• **LESETEXT**
Recht & Politik

Kindesschutzrechliche Maßnahmen dienen nicht der Bestrafung eines Elternteils

Kindesschutzrechtliche Maßnahmen sind streng am Kindeswohl zu orientieren. Sie dienen nicht der Bestrafung eines Elternteils oder allgemeinen Gerechtigkeitserwägungen. Das immer noch herangezogene, überkommene Konzept der sog. Eltern-Kind-Entfremdung (engl. „PAS“) ist nach dem jetzigen Stand der Wissenschaft und Forschung abzulehnen. Das Oberlandgericht Frankfurt am Main (OLG) hat mit heute veröffentlichtem Beschluss festgestellt, dass es im streitigen Fall keiner kindesschutzrechtlichen Maßnahmen bedarf.

Die Eltern ihrer 12, 10 und 7 Jahre alten Kinder streiten um die elterliche Sorge. Sie sind verheiratet und leben seit Sommer 2022 getrennt. Das Sorgerecht üben sie gemeinsam aus. Seit dem Getrenntleben haben die Kinder ihren Lebensmittelpunkt im Haushalt der Mutter. Die Eltern führen seit Beginn der Trennung kindschaftsrechtliche Verfahren. Es kam immer wieder zu massiv eskalierten Konflikten. Ein dauerhaft regelmäßiger und stabiler Umgang mit dem Vater ließ sich nicht etablieren, wofür der Vater die Mutter verantwortlich machte, weil diese die Kinder entsprechend manipulieren würde. Schließlich beantragte der Vater im hiesigen Verfahren, ihm die alleinige elterliche Sorge zu übertragen. In dem vom Amtsgericht eingeholten „lösungsorientierten“ Sachverständigengutachten wurde eine temporäre Fremdunterbringung der Kinder thematisiert. Als das Jugendamt einen kurzfristigen Termin zum Kennenlernen einer Jugendhilfeeinrichtung, in der die Kinder in eine Wochengruppe umziehen könnten, anbot, lehnte die Mutter sowohl diesen Umzug als auch ein Kennenlernen ab. Der Vater beantragte daraufhin, ihm auch das Aufenthaltsbestimmungsrecht zu übertragen.

Nach einer weiteren Anhörung der Kinder und der Beteiligten entzog das Familiengericht den Eltern u.a. das Aufenthaltsbestimmungsrecht und übertrug es auf das Jugendamt. Die Kinder wurden nachfolgend in einer Wochengruppe untergebracht und verbrachten die Wochenenden im Wechsel bei ihren Eltern.

• **AUFGABE**
Auf wen übertrug das Familiengericht laut dem Text zum Kindesschutz das Aufenthaltsbestimmungsrecht?

[Extrahierte Datensätze]
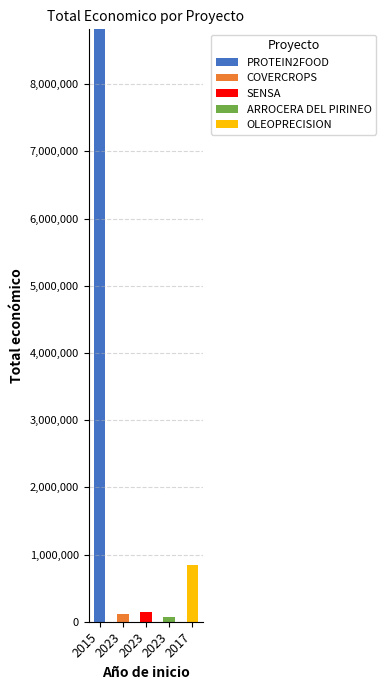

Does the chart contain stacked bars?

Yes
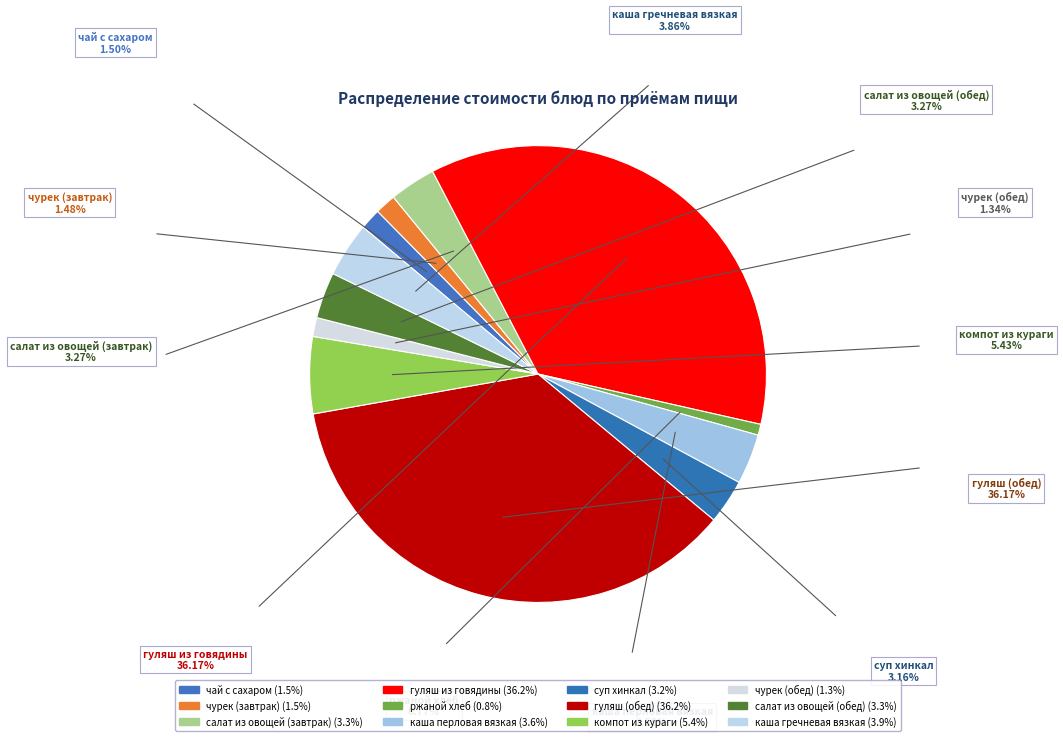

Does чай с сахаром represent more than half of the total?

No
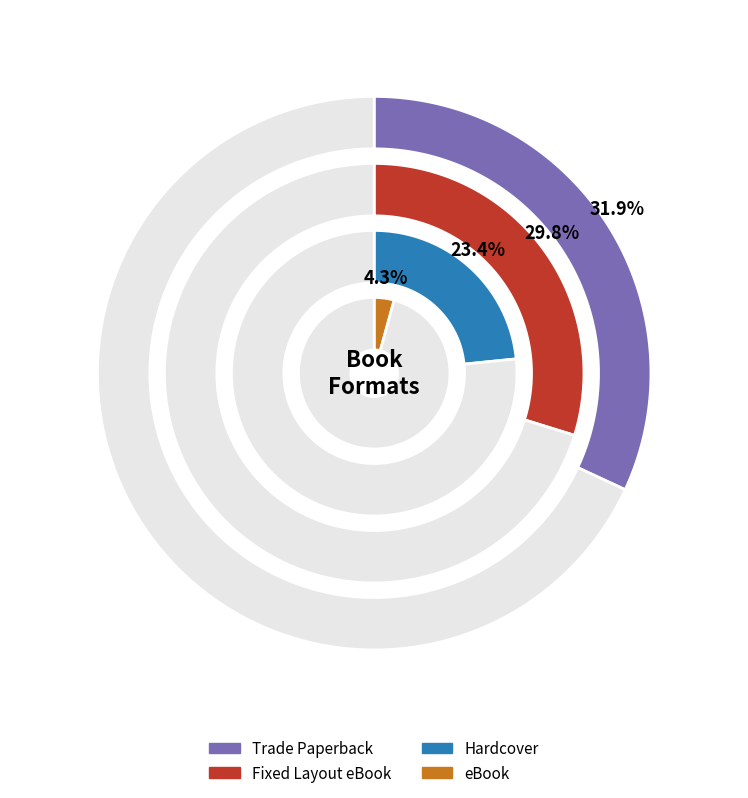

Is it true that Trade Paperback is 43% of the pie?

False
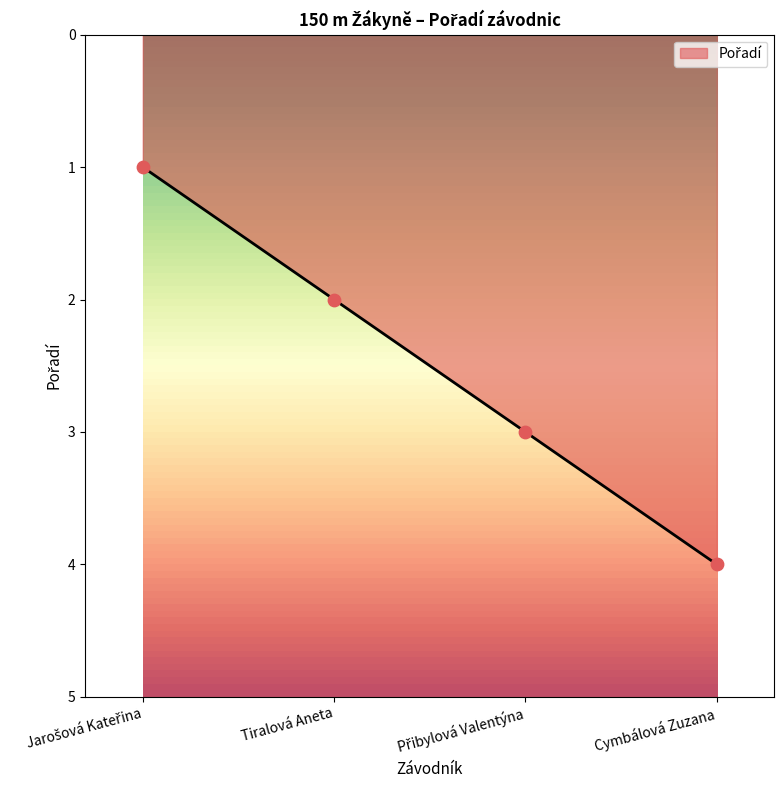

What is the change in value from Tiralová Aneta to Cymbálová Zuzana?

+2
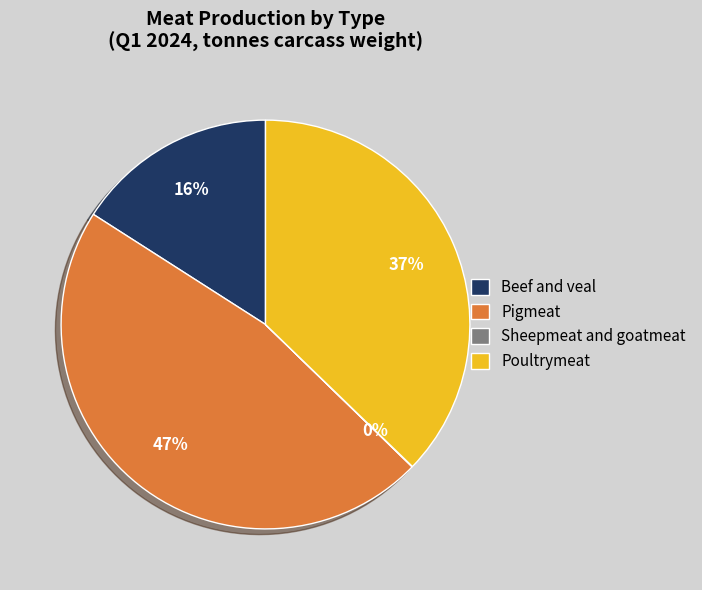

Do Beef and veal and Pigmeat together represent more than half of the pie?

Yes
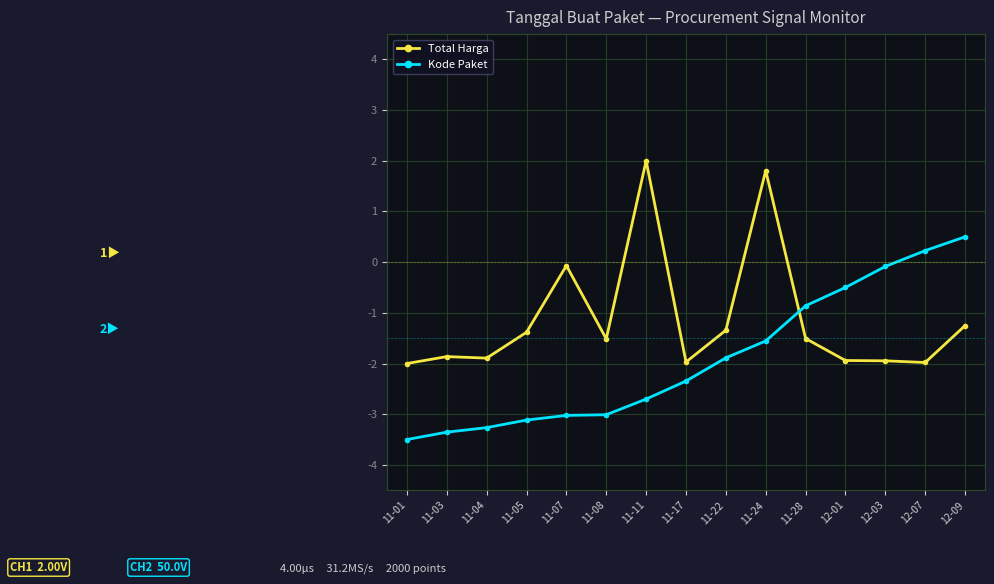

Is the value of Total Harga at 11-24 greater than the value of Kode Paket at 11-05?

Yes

• **LÖSUNG**
Auf das Jugendamt.